**** Exercise data ****
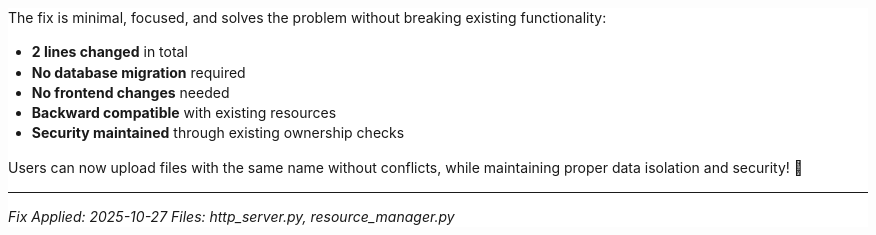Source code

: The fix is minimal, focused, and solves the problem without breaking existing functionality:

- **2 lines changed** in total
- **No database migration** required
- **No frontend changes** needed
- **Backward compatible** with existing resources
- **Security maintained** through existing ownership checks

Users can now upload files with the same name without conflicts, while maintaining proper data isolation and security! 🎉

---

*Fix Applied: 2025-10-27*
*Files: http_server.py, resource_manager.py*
****
Directions :: Starting at the line in the records above that contains "- **Security maintained**", output every line up to and including the last one, with nothing added.

Exercise response ::
- **Security maintained** through existing ownership checks

Users can now upload files with the same name without conflicts, while maintaining proper data isolation and security! 🎉

---

*Fix Applied: 2025-10-27*
*Files: http_server.py, resource_manager.py*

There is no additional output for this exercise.